Safeguarding the past, present and future of RISC OS for everyone

News | Downloads | Bugs | Bounties | Forums | Library

Forums → Announcements →

Tamarc 1.01 released

34 posts, 8 voices

Pages: 1 2

Jun 4, 2018 2:05pm Steffen Huber (91) 1953 posts	Um, all of it? :-/ The font manager is competent to paint some of the necessary glyphs. So a subset of UTF-8 support is certainly possible with the current font manager, including the necessary backwards compatibility for non-UTF-8-aware software (i.e. nearly all of the currently available RISC OS software). So e.g. UTF-8 support for all left-to-right languages without the need for character composition, and handling various of its shortcomings in code around the current fontmanager.
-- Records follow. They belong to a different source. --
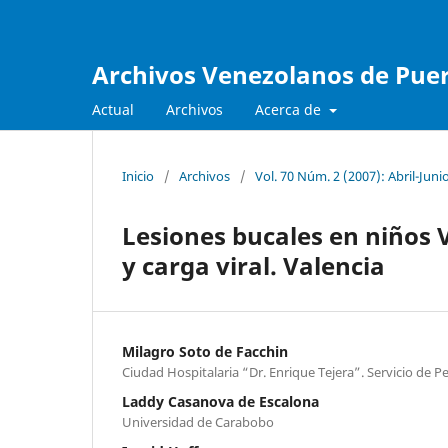
Archivos Venezolanos de Pueri
Actual
Archivos
Acerca de
Inicio
/
Archivos
/
Vol. 70 Núm. 2 (2007): Abril-Juni
Lesiones bucales en niños V
y carga viral. Valencia
Milagro Soto de Facchin
Ciudad Hospitalaria “Dr. Enrique Tejera”. Servicio de Pe
Laddy Casanova de Escalona
Universidad de Carabobo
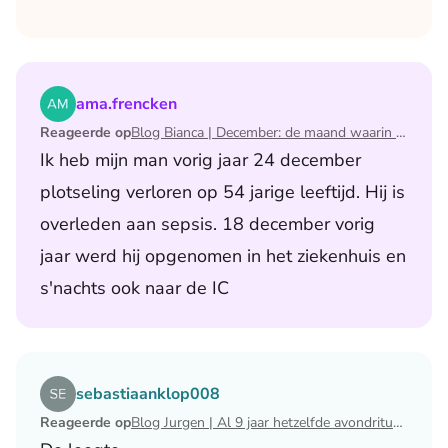
Lees het artikel Blog Bianca | December: de maand waari
ama.frencken
Reageerde op
Blog Bianca | December: de maand waarin ik mijn man verloor
Ik heb mijn man vorig jaar 24 december
plotseling verloren op 54 jarige leeftijd. Hij is
overleden aan sepsis. 18 december vorig
jaar werd hij opgenomen in het ziekenhuis en
s'nachts ook naar de IC
Lees het artikel Blog Jurgen | Al 9 jaar hetzelfde avondri
sebastiaanklop008
Reageerde op
Blog Jurgen | Al 9 jaar hetzelfde avondritueel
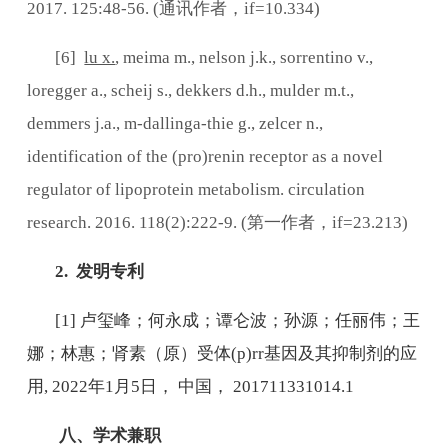
2017. 125:48-56. (
通讯作者，
if=10.334)
[6]
lu x.
, meima m., nelson j.k., sorrentino v.,
loregger a., scheij s., dekkers d.h., mulder m.t.,
demmers j.a., m-dallinga-thie g., zelcer n.,
identification of the (pro)renin receptor as a novel
regulator of lipoprotein metabolism. circulation
research. 2016. 118(2):222-9. (
第一作者，
if=23.213)
2.
发明专利
[1]
卢玺峰；何永成；谭仑波；孙源；任丽伟；王
娜；林惠；肾素（原）受体
(p)rr
基因及其抑制剂的应
用
, 2022
年
1
月
5
日， 中国，
201711331014.1
八、
学术兼职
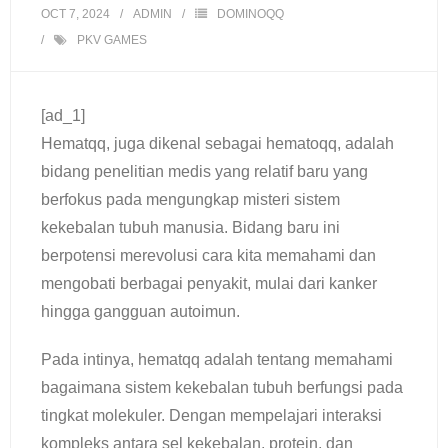
OCT 7, 2024
ADMIN
DOMINOQQ
PKV GAMES
[ad_1]
Hematqq, juga dikenal sebagai hematoqq, adalah
bidang penelitian medis yang relatif baru yang
berfokus pada mengungkap misteri sistem
kekebalan tubuh manusia. Bidang baru ini
berpotensi merevolusi cara kita memahami dan
mengobati berbagai penyakit, mulai dari kanker
hingga gangguan autoimun.
Pada intinya, hematqq adalah tentang memahami
bagaimana sistem kekebalan tubuh berfungsi pada
tingkat molekuler. Dengan mempelajari interaksi
kompleks antara sel kekebalan, protein, dan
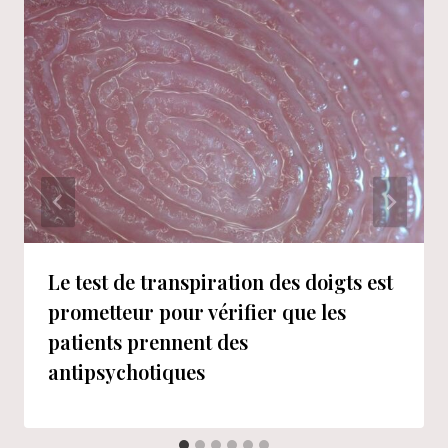
Le test de transpiration des doigts est
prometteur pour vérifier que les
patients prennent des
antipsychotiques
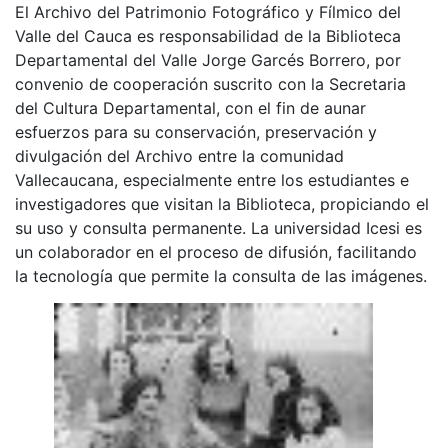
El Archivo del Patrimonio Fotográfico y Fílmico del
Valle del Cauca es responsabilidad de la Biblioteca
Departamental del Valle Jorge Garcés Borrero, por
convenio de cooperación suscrito con la Secretaria
del Cultura Departamental, con el fin de aunar
esfuerzos para su conservación, preservación y
divulgación del Archivo entre la comunidad
Vallecaucana, especialmente entre los estudiantes e
investigadores que visitan la Biblioteca, propiciando el
su uso y consulta permanente. La universidad Icesi es
un colaborador en el proceso de difusión, facilitando
la tecnología que permite la consulta de las imágenes.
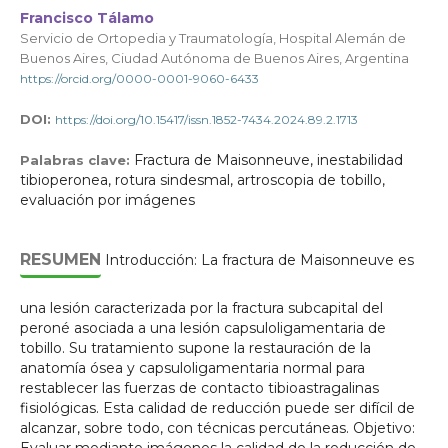
Francisco Tálamo
Servicio de Ortopedia y Traumatología, Hospital Alemán de
Buenos Aires, Ciudad Autónoma de Buenos Aires, Argentina
https://orcid.org/0000-0001-9060-6433
DOI:
https://doi.org/10.15417/issn.1852-7434.2024.89.2.1713
Fractura de Maisonneuve, inestabilidad
Palabras clave:
tibioperonea, rotura sindesmal, artroscopia de tobillo,
evaluación por imágenes
RESUMEN
Introducción: La fractura de Maisonneuve es
una lesión caracterizada por la fractura subcapital del
peroné asociada a una lesión capsuloligamentaria de
tobillo. Su tratamiento supone la restauración de la
anatomía ósea y capsuloligamentaria normal para
restablecer las fuerzas de contacto tibioastragalinas
fisiológicas. Esta calidad de reducción puede ser difícil de
alcanzar, sobre todo, con técnicas percutáneas. Objetivo:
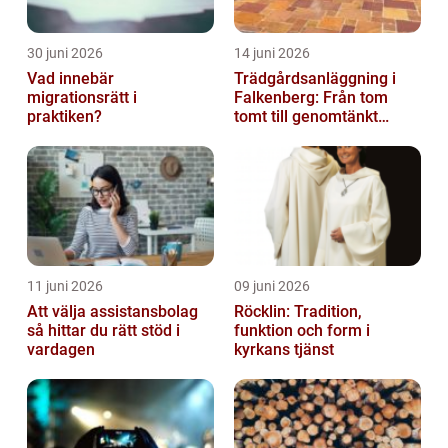
30 juni 2026
14 juni 2026
Vad innebär
Trädgårdsanläggning i
migrationsrätt i
Falkenberg: Från tom
praktiken?
tomt till genomtänkt
helhet
11 juni 2026
09 juni 2026
Att välja assistansbolag
Röcklin: Tradition,
så hittar du rätt stöd i
funktion och form i
vardagen
kyrkans tjänst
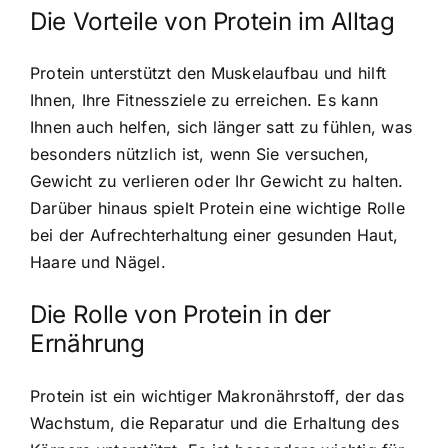
Die Vorteile von Protein im Alltag
Protein unterstützt den Muskelaufbau und hilft
Ihnen, Ihre Fitnessziele zu erreichen. Es kann
Ihnen auch helfen, sich länger satt zu fühlen, was
besonders nützlich ist, wenn Sie versuchen,
Gewicht zu verlieren oder Ihr Gewicht zu halten.
Darüber hinaus spielt Protein eine wichtige Rolle
bei der Aufrechterhaltung einer gesunden Haut,
Haare und Nägel.
Die Rolle von Protein in der
Ernährung
Protein ist ein wichtiger Makronährstoff, der das
Wachstum, die Reparatur und die Erhaltung des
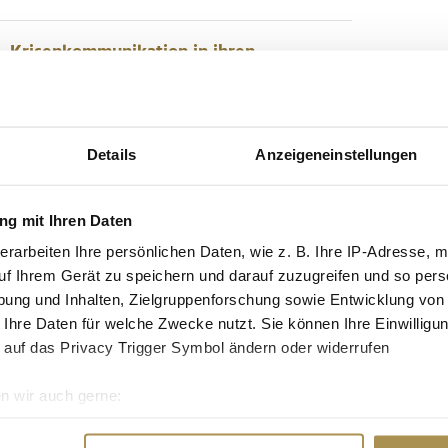
– Krisenkommunikation in ihren
isationen vorbereiten. Und es gibt Momente, die jede
Details
Anzeigeneinstellungen
 Zugbegleiters Serkan C. gehört zu Letzteren. Er
n der Deutschen Bahn erschüttert, sondern auch
g mit Ihren Daten
erarbeiten Ihre persönlichen Daten, wie z. B. Ihre IP-Adresse, m
ahnchefin Palla zieht Bilanz
uf Ihrem Gerät zu speichern und darauf zuzugreifen und so pers
ung und Inhalten, Zielgruppenforschung sowie Entwicklung von
 Ihre Daten für welche Zwecke nutzt. Sie können Ihre Einwilligun
 durch Schneemassen und Stromausfälle hat die
 auf das Privacy Trigger Symbol ändern oder widerrufen
e wieder aufgenommen. Bahnchefin Palla bedankt
– und stellt klar, dass Sicherheit und Gesundheit
n wir auch gerne:
Deutsche...
re geografische Lage erfassen, welche bis auf einige Meter gen
es Scannen nach bestimmten Merkmalen (Fingerprinting) identifi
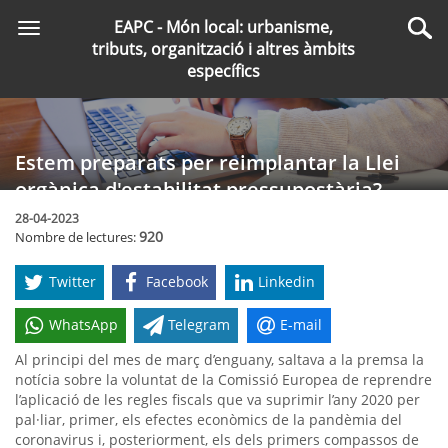
Saltar
EAPC - Món local: urbanisme,
Toggle
al
Cer
tributs, organització i altres àmbits
navigation
contingut
específics
principal
Estem preparats per reimplantar la Llei
orgànica d'estabilitat pressupostària?
28-04-2023
920
Nombre de lectures:
Twitter
Facebook
Linkedin
WhatsApp
Telegram
E-mail
Al principi del mes de març d’enguany, saltava a la premsa la
notícia sobre la voluntat de la Comissió Europea de reprendre
l’aplicació de les regles fiscals que va suprimir l’any 2020 per
pal·liar, primer, els efectes econòmics de la pandèmia del
coronavirus i, posteriorment, els dels primers compassos de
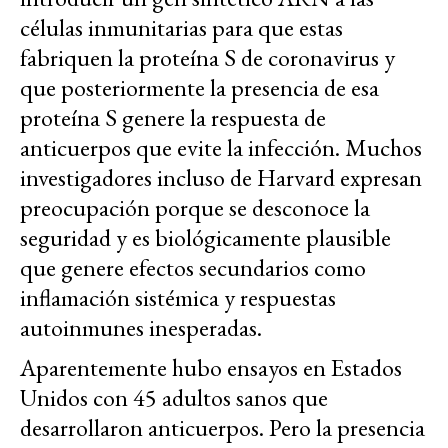
células inmunitarias para que estas
fabriquen la proteína S de coronavirus y
que posteriormente la presencia de esa
proteína S genere la respuesta de
anticuerpos que evite la infección. Muchos
investigadores incluso de Harvard expresan
preocupación porque se desconoce la
seguridad y es biológicamente plausible
que genere efectos secundarios como
inflamación sistémica y respuestas
autoinmunes inesperadas.
Aparentemente hubo ensayos en Estados
Unidos con 45 adultos sanos que
desarrollaron anticuerpos. Pero la presencia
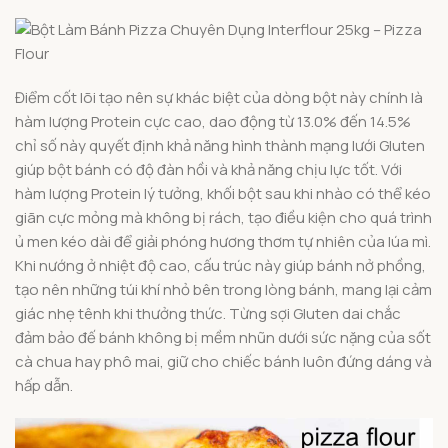
Điểm cốt lõi tạo nên sự khác biệt của dòng bột này chính là
hàm lượng Protein cực cao, dao động từ 13.0% đến 14.5%
chỉ số này quyết định khả năng hình thành mạng lưới Gluten
giúp bột bánh có độ đàn hồi và khả năng chịu lực tốt. Với
hàm lượng Protein lý tưởng, khối bột sau khi nhào có thể kéo
giãn cực mỏng mà không bị rách, tạo điều kiện cho quá trình
ủ men kéo dài để giải phóng hương thơm tự nhiên của lúa mì.
Khi nướng ở nhiệt độ cao, cấu trúc này giúp bánh nở phồng,
tạo nên những túi khí nhỏ bên trong lòng bánh, mang lại cảm
giác nhẹ tênh khi thưởng thức. Từng sợi Gluten dai chắc
đảm bảo đế bánh không bị mềm nhũn dưới sức nặng của sốt
cà chua hay phô mai, giữ cho chiếc bánh luôn đứng dáng và
hấp dẫn.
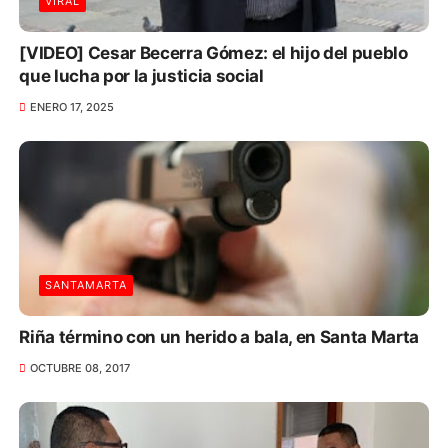
VIRAL
[VIDEO] Cesar Becerra Gómez: el hijo del pueblo
que lucha por la justicia social
ENERO 17, 2025
SANTAMARTA
Riña término con un herido a bala, en Santa Marta
OCTUBRE 08, 2017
Even that would be a massive step forward compared to what we have now. What would be get if we replace current font manager with something like FreeType2 and keep the existing API? Direct support for other font formats, but apart from that? It is a complicated subject, and I am just trying to get a better overall understanding. I am working on an industry which is still fighting with Unicode, because their big printing lines (and processes that prepare the printing streams before those) usually only understand a seemingly daily changing subset of it, and still they produce a lot of (mostly correct) black on paper. So it seems sensible to work in small steps towards the great goal, which might ultimately never be reached. If I understand Nemo correctly, no OS on this world has reached the great goal. And might never reach it, because Unicode itself is a moving target.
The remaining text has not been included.